In Santo Domingo as the day wears on and the sun rages, the trash on the corner piles up. The dogs and Haitians come out from under the cars and begin to rummage through the garbage looking for the days meal. As the day turns to night, the trash increases in size and dimensions. By morning, when the next cruise ship has arrived and started to unload passengers, the trash has been picked up and taken outside the city away from the wallets of the tourists.
This was the way Santo Domingo worked. However on this day, the day I was sitting in the Parque Colon, the trash had not been picked up the night before. Tourists were herded along their usual path down the Calle Conde and across Calle de Catolica. By noon the dogs and Haitians had begun to emerge and begin their daily feast of rotting trash and garbage. I sat there as Joe and Mary from Lima, Ohio listened to their tour guide talk about the Spanish architechure while just yards away a Haitian and a dog fought over the rotten head of lettuce that lay on the corner under the garbage bags. This scene continued for the next several hours as tourist and scavenger alike got a glimpse of Santo Domingo. And I sat there and watched as the sun faded, and the children went home and the taxi drivers left. But those who remained were the men and women forgotten by the Lonely Planet, unmentioned by the tours and left to fight tooth and nail to survive. I left the Parque and walked home leaving behind me a city of contrasts marked by the tableaux of poverty and indifference.

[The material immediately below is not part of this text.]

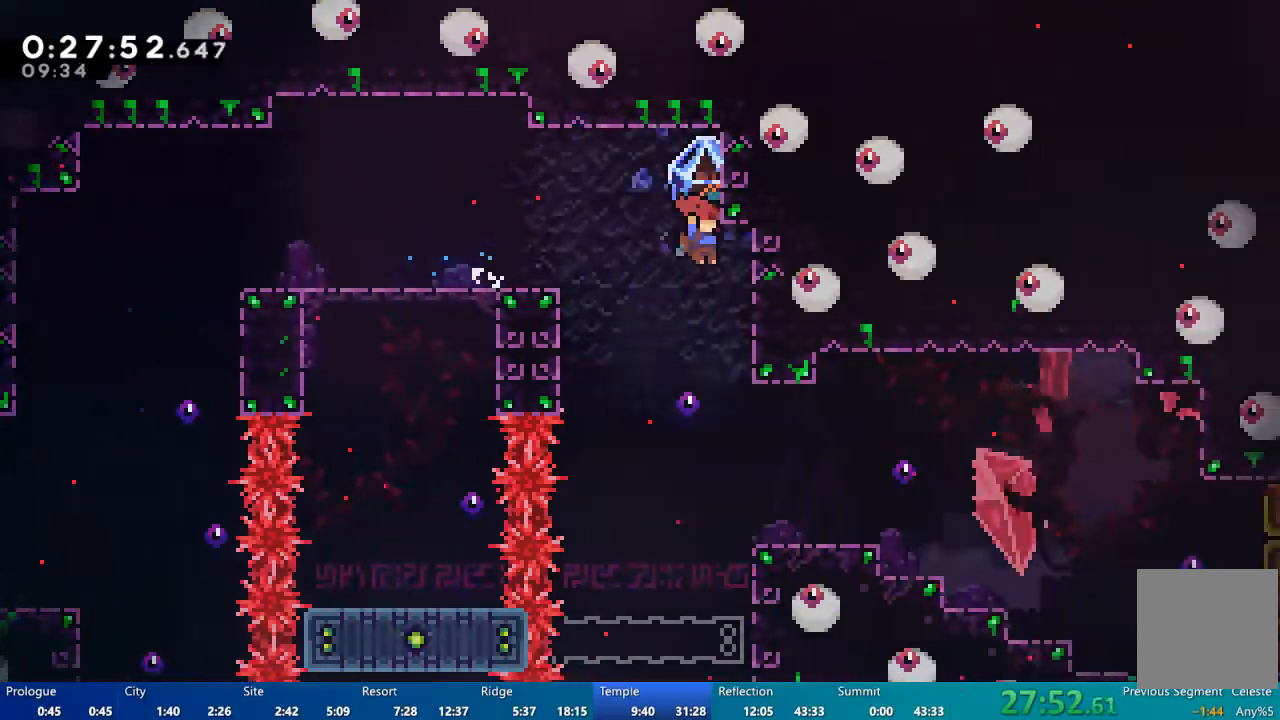
{"dt_ms": 500, "buttons": ["R2", "DPAD_RIGHT"], "left_stick": "center", "right_stick": "center", "events": []}
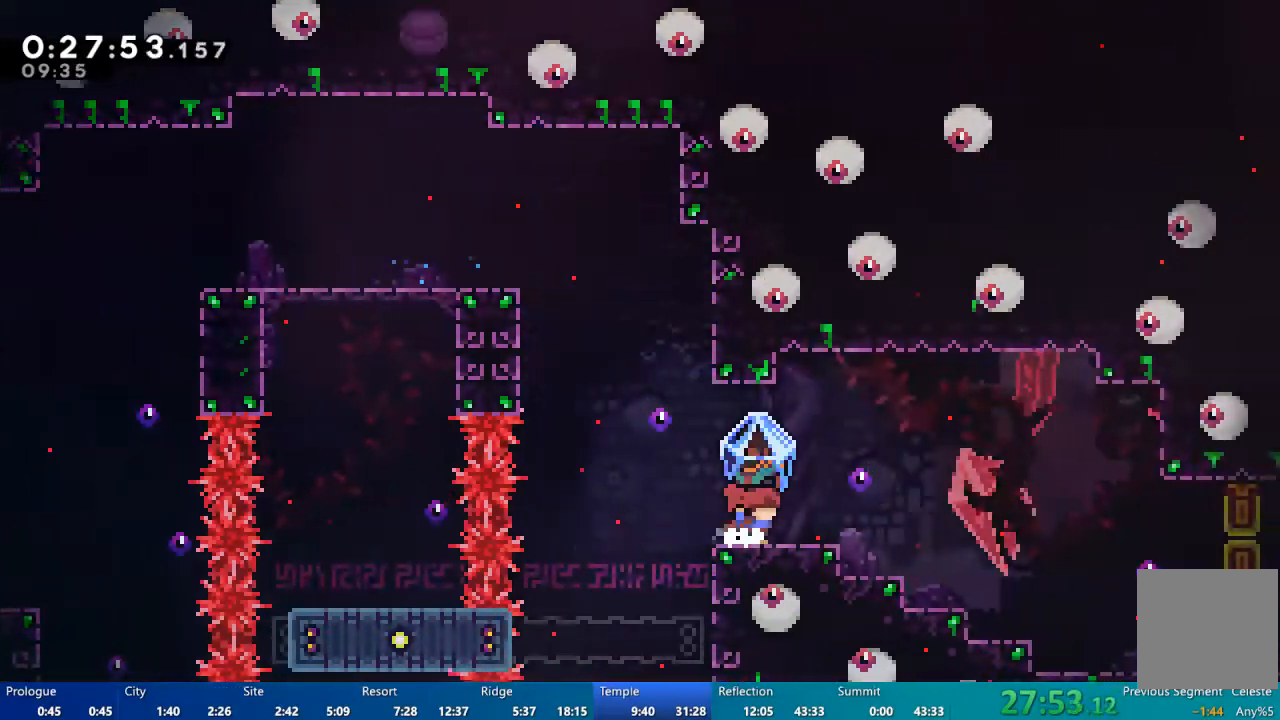
{"dt_ms": 500, "buttons": ["DPAD_RIGHT"], "left_stick": "center", "right_stick": "center", "events": [[133, "R2", "up"]]}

This log has been kept by crew and captain over the past several months. Pictures and wonderful essays have kept many friends and strangers informed about the adventures of Sea Scout. I have been in the islands about a month now and with Geert and Sea Scout for 3 weeks. My time aboard has been exceptionally enjoyable and the people I have met along the way have been incredibly friendly and nice.
I wrote these stories because I wanted to do something different than what had previously occupied space on this log. I hope I have not attempted something outside of my skills as an observer, writer or crewmember. Additionally I want to stress that these stories, while non-fiction, represent just a fraction of Santo Domingo. Its beauty and its people are first-class and I would not have been so moved by what I have seen if it werent so.
That said, I hope these stories offer a unique insight into Santo Domingo and more importantly into the type of adventures Sea Scout was built for. We have a long way to go and unfortunately our next destination is more destitute and poverty-stricken. I hope to find another unique way to contribute to the log of the sea scout after we have visited Haiti.